▶ STUDY TEXT:

- Born: Ricardo Arnoldo Ramírez de León 29 December 1929 Quetzaltenango, Guatemala
- Died: 11 September 1998 (aged 68) Guatemala City, Guatemala
- Occupation: Secretary General of the URNG
- Known for: Leader of Guatemalan National Revolutionary Unity (URNG)

= Rolando Morán =

Guatemalan politician

Comandante Rolando Morán (29 December 1929 - 11 September 1998) was the nom de guerre of Ricardo Arnoldo Ramírez de León, leader of Guatemalan National Revolutionary Unity (URNG), an armed Guatemalan communist resistance organization. At the time of his death he held the post of Secretary General of the URNG.

==Life==
Born at Quetzaltenango in 1929, Ramírez studied law at the National University of San Carlos. At the end of the 1940s he became active as a counselor in the road construction trade union. He joined the Communist Party of Guatemala during the democratic period of the country (1944–54). It was in this time that he became acquainted with Che Guevara, who was touring the country. This was the beginning of a friendship of many years.

▶ EXERCISE DETAILS: Write out the Rolando Morán text word for word, everything from "Comandante Rolando Morán" down to "of many years.". Rely only on the text about Rolando Morán.

Stored data entries
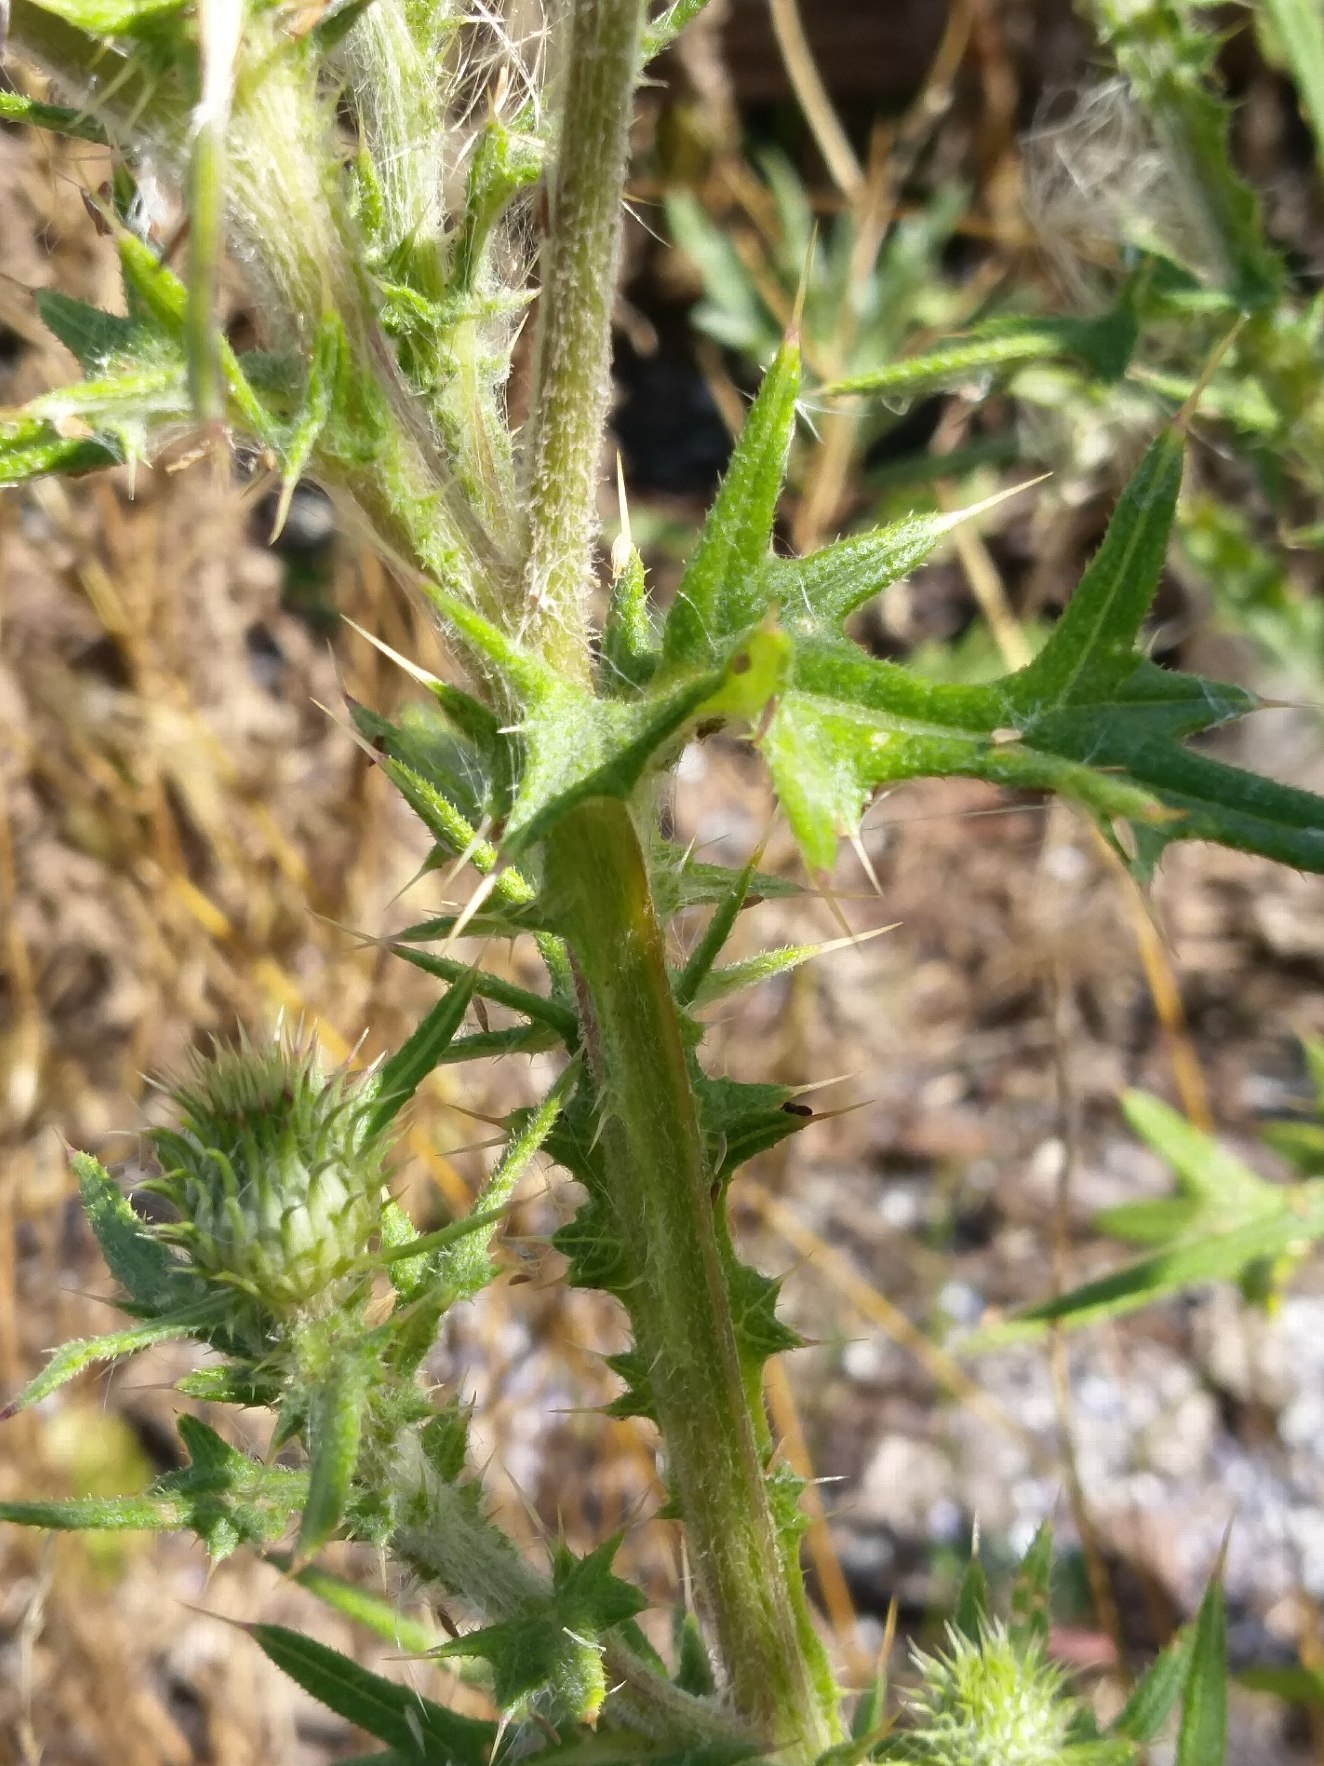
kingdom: Plantae
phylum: Tracheophyta
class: Magnoliopsida
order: Asterales
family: Asteraceae
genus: Cirsium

▶ PROBLEM SOLUTION:
Comandante Rolando Morán (29 December 1929 - 11 September 1998) was the nom de guerre of Ricardo Arnoldo Ramírez de León, leader of Guatemalan National Revolutionary Unity (URNG), an armed Guatemalan communist resistance organization. At the time of his death he held the post of Secretary General of the URNG.

==Life==
Born at Quetzaltenango in 1929, Ramírez studied law at the National University of San Carlos. At the end of the 1940s he became active as a counselor in the road construction trade union. He joined the Communist Party of Guatemala during the democratic period of the country (1944–54). It was in this time that he became acquainted with Che Guevara, who was touring the country. This was the beginning of a friendship of many years.